A thorough analysis, of course, requires the analyst to use Ebitda to derive actual cash flow from operations and to consider a variety of factors, including investment requirements, working-capital requirements and adjustments, and perhaps other cash sources. 

But all deals, discussions of new financings and negotiations must have a starting point, and why not Debt/Ebitda?

Debt Capacity: 
What's the Most a Company Can Tolerate?

For any company under review by an analyst, what about the approach of computing the maximum amount of debt the company's operating cash flows can handle?

When they project operating cash flows in the periods to come, whether 5- or 7-years out, analysts measure whether a company can pay down existing debt and interest expense and any new debt that’s necessary to generate those projected cash flows. 

Analysts, too, if they wish, can compute an imprecise, but useful number: a maximum “debt capacity,” the highest amount of debt the operations can tolerate over a certain time frame. (Five-year debt capacity would be the sum of discounted projected cash flows over five years, discounted at the interest cost of debt and assuming all cash flow is used for debt-service only.)

“Debt capacity” can be a marketing tool for bankers in discussions with clients who contemplate new debt to finance growth, new investments or planned expansion. Knowing what might be maximum debt capacity, bankers can respond immediately to a client to confirm whether new debt is worth considering. 

Pepsico, for example, has about $23 billion in debt. A rough debt-capacity exercise might show its extremely reliable cash flows will tolerate as much as $20 billion more in debt (or $45 billion in total capacity). It won’t need this much in new debt, but it proves what its operating cash flows can handle despite debt-equity ratios that continue to rise.

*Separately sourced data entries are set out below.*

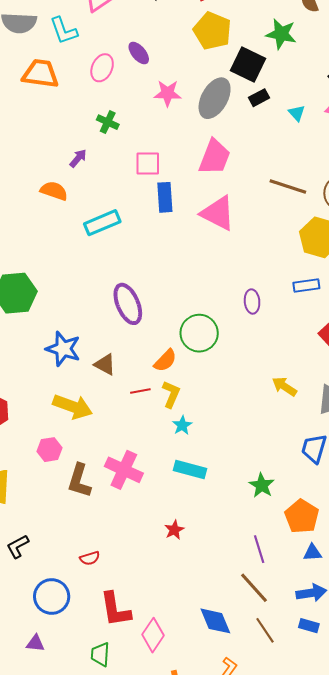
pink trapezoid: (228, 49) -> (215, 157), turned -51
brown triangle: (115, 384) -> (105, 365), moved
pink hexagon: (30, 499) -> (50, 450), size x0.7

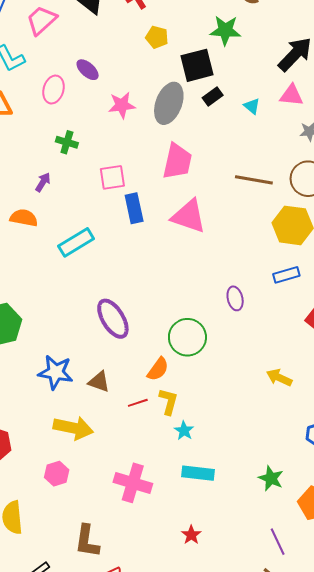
yellow pentagon: (212, 31) -> (157, 37), size x0.6
black square: (248, 65) -> (197, 65), turned -32
brown L-shape: (79, 481) -> (87, 541), moved

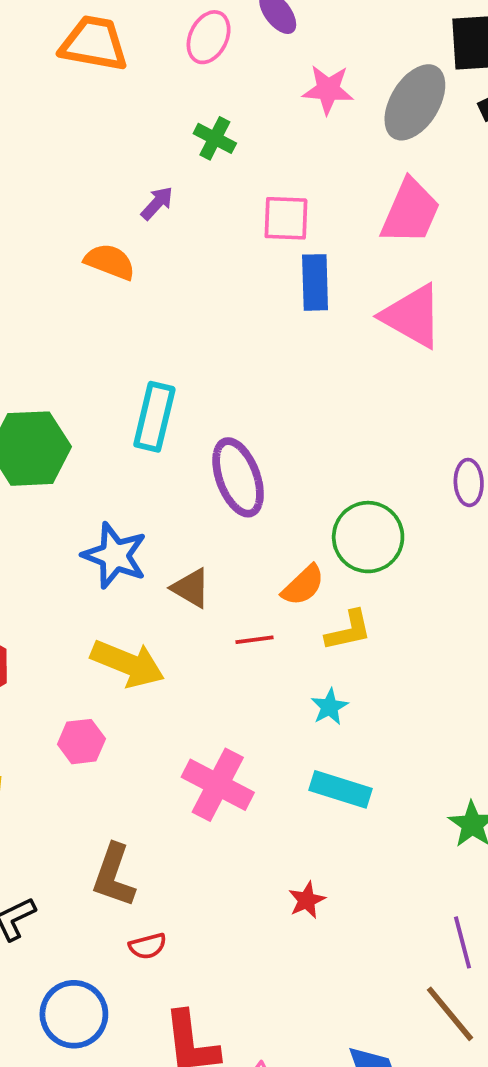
cyan rectangle: (76, 242) -> (154, 417), moved, turned -56
yellow L-shape: (169, 402) -> (348, 631), moved, turned 52

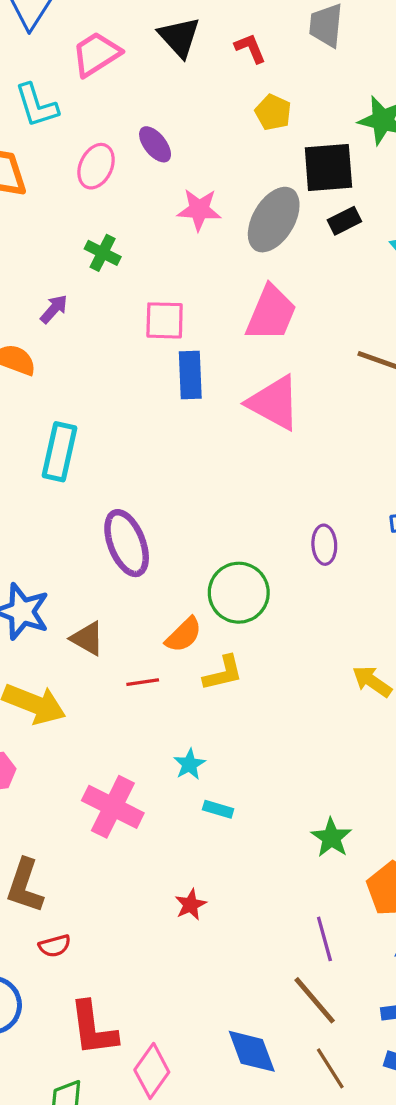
cyan rectangle: (154, 417) -> (60, 452), moved
cyan star: (329, 707) -> (189, 764), moved
cyan rectangle: (340, 789) -> (218, 809), size x0.6

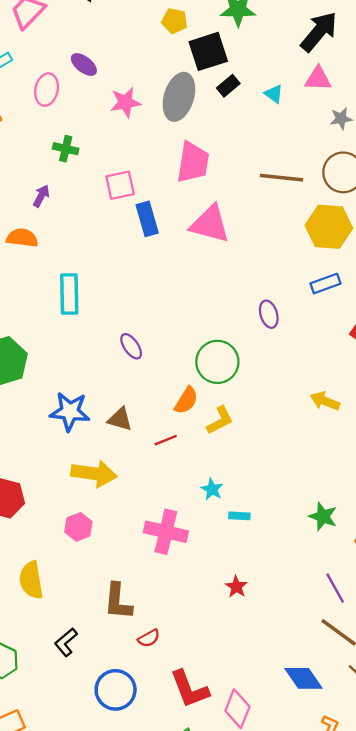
yellow pentagon: (273, 112) -> (174, 21), moved
purple ellipse: (127, 543) -> (131, 346), size x0.6

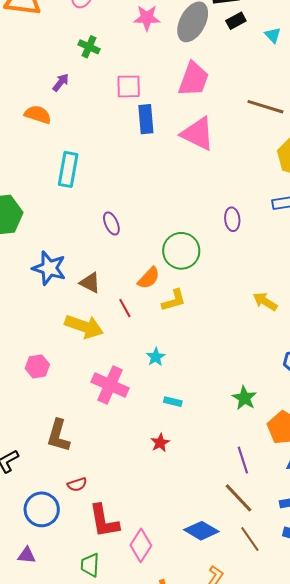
red line: (166, 440) -> (125, 308), turned 72
yellow arrow: (94, 474) -> (84, 326), moved
cyan rectangle: (239, 516) -> (173, 402), moved
red semicircle: (149, 638) -> (77, 484), moved
blue diamond: (304, 678) -> (201, 531), turned -36

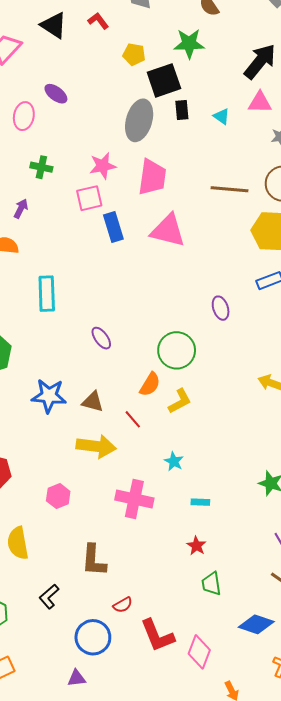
pink star: (147, 18) -> (103, 166), moved
black rectangle: (236, 21) -> (182, 110), turned -54
purple triangle: (27, 555) -> (76, 678), moved
green trapezoid: (90, 565) -> (211, 584), moved

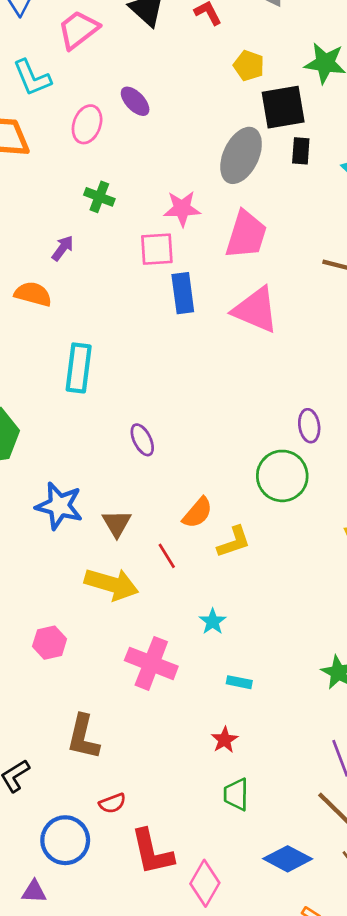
green circle: (177, 350) -> (282, 476), moved
brown triangle: (93, 402) -> (117, 523), turned 35

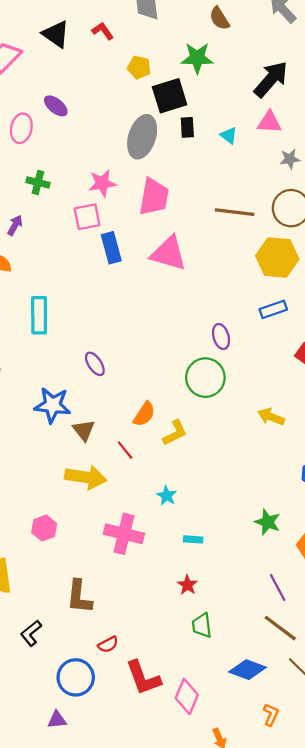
blue star: (59, 506) -> (52, 405), moved

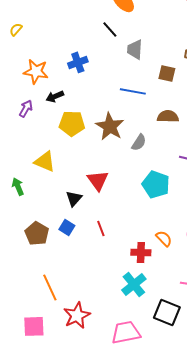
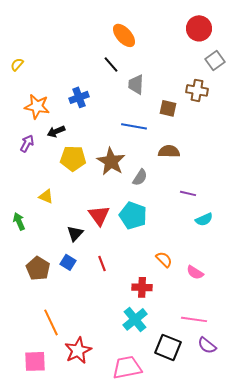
yellow triangle: (45, 161) -> (46, 196), size x0.7
cyan pentagon: (156, 184) -> (133, 215), moved
orange semicircle: (164, 238) -> (164, 259), moved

Debt-capacity calculations come with red flags. Does the calculation reflect all the capital expenditures necessary to keep the company growing? Does it allow for cash to be set aside for unplanned or emergency purposes? 

Does it permit companies to pay dividends to shareholders who expect predictable quarterly payouts (as a company like Pepsico would surely want to do)? Does it capture no-growth and worst-case scenarios? 

Just like the Debt/Ebitda, “debt capacity” is merely one tool among many. Analysts must probe and still take steps beyond. 

At least companies (and the analysts who assess them) have ways to get more comfortable with that elephant in the room, tame it and use it to gain advantages to shareholders.